There are many reasons why a significant number of Church of Scotland members decided to leave and form their own Free Church. Perhaps the main reason was the total lack of democracy within the ruling body of the Church, coupled with the Patronage Act that had been introduced by Queen Anne around 1712. The appointment of Elders who made up the Kirk Session, were in almost all cases selected from the upper classes, and therefore not a true cross section of the membership. The Patronage Act by which ministers were appointed by the Sovereign or a local landowner acting on their behalf meant that the congregations took no part in the selection. This lead to several court cases where the congregations had blocked the minister from entering, and they were heavily fined. This Act was only erased from the statute book in 1874.

In January 1843, there were two Churches in Liberton Parish, Liberton Kirk that had been under the ministry of Rev. James Begg since 1835, and Gilmerton Church, which was originally an extension of the Kirk, under the ministry of Rev. Walter Fairlie since 1838. Rev. James Begg chaired his last Liberton Kirk Session on 2nd May 1843, and both he and Rev. Fairlie joined the newly formed Free Church on 18th May, and signed the Act of Separation and Deed of Demission, on 23rd May 1843. Rev. Begg became minister of the Newington Free Church, taking about 200 of the Kirk Members with him, and went on to become Moderator of the Free Church in 1865. Rev. Fairlie formed the Free Church of Gilmerton, and chaired his first Session meeting in the “Large Hall” at Gilmerton on 11th September 1843.

There is some evidence to suggest that meetings held before the first Sessions Meeting, were held in Gilmerton Church, until Liberton Kirk Sessions who were responsible for the church at Gilmerton, asked for the return of the Church keys on 14th July. The following meeting on 16th July was held out of doors, before making use of the “Large Hall” for later meetings.

Most of the Gilmerton congregation followed Rev. Fairlie to the Free Church, leaving only a few in the Church of Scotland, as a result, between 1843 and 1860 Gilmerton was served by a succession of licentiate ministers until the appointment of Rev. Thomas Fleming.

The General Assembly of the Free Church was held in Glasgow on 17th October, where a representative from Gilmerton was present.

At a congregational meeting held at Gilmerton on 17th March 1844, six Deacons were appointed, namely, Thomas Craig, Alexander Johnston, John Paterson Taylor, William Jordan, Robert Blair, and Robert McLeod. The post of Deacon in the Free Church was similar to that of Heritors in the Church of Scotland, in that they were responsible for the buildings and fabric of the Church.
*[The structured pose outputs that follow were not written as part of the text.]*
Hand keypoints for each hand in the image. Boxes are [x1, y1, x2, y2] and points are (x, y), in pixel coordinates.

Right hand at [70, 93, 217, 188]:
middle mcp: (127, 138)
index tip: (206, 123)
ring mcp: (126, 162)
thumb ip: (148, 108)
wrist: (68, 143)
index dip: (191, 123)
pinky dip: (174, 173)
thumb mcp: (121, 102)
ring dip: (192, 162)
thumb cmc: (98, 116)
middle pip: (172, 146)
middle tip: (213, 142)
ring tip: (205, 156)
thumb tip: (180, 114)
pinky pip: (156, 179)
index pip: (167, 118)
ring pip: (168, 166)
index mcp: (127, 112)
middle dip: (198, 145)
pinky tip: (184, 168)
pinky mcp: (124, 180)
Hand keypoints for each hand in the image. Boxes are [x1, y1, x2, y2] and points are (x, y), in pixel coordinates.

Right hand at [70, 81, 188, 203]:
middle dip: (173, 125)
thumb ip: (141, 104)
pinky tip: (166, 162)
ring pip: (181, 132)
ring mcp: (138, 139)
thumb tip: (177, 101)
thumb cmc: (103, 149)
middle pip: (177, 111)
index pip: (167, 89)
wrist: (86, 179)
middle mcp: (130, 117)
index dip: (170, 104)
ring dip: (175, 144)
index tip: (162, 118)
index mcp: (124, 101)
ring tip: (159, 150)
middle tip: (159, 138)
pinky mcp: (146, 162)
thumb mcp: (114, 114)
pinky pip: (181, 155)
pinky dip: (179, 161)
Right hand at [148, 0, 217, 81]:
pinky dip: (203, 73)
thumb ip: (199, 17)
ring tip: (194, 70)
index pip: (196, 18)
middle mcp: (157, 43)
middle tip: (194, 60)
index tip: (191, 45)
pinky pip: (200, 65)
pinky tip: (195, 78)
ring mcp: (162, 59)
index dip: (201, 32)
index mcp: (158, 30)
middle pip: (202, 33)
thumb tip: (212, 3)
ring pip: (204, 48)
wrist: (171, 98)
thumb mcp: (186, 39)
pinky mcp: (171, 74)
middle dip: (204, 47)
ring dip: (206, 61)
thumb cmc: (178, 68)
Since May 1843, collections had been taking place in order to build a local Church and Sunday school, and building had started at the junction of what we now call Ellen’s Glen Road and Ellen’s Glen Loan, in the village of Stenhouse, shortly after this date. On 2nd June 1844, the Church was officially opened, and the first services were held, Rev. Fairlie preached in the morning, Rev. Robert Ferguson in the afternoon, and Rev. George Davidson in the evening. The first Sessions meeting in the Stenhouse Church, was held three days later, on the 5th June. The Church was secured by a Feu Charter to the Free Church, and the total cost of church and Sunday school was £637 pounds 9 shillings and four pence, and the debt still owing at this time was £342 and 10 shillings. There was no manse, and at that time, no prospect of one in the foreseeable future. The church was now known as the Free Church of Liberton and Gilmerton, but a few months later Gilmerton was dropped from the title. By early 1845 the number attending church including children was over 200, and two Sunday Schools were operating.

By 1868, the congregation had outgrown the Stenhouse Church, and a new church was built in 1869, at the junction of Gilmerton Road and Claverhouse Drive, called the Liberton Free Church.

Rev. Walter Fairlie died in 1856, when Rev. Dr. D.K. Guthrie became minister, followed by Rev. G. Dodds in 1890. In 1900 the Free Church voted by a very large majority, to join their fellow travellers of the United Presbyterian Church to form the United Free Church, and the church at Northfield became a United Free Church. The minority who voted against union, continued as the Free Church of Scotland. A pipe organ was installed in 1903 and electric light installed at the manse built in 1870 (Now Northfield House) in 1925, with electric light into the church in 1926. Following a meeting of the United Free Church in 1929, a large majority voted to join with the Church of Scotland, and the church became Northfield Church of Scotland Church, where Rev. Dodds continued as minister until 1933. The minority who voted against, became The Free Church (Continuing).

In compiling this short history, I am indebted to Mr W.S. Anderson, author and well-known authority on the Free Church, for his advice on this subject. Thanks are also due to Rev. J. McPake of Liberton Northfield, for allowing me access to a large amount of archival material.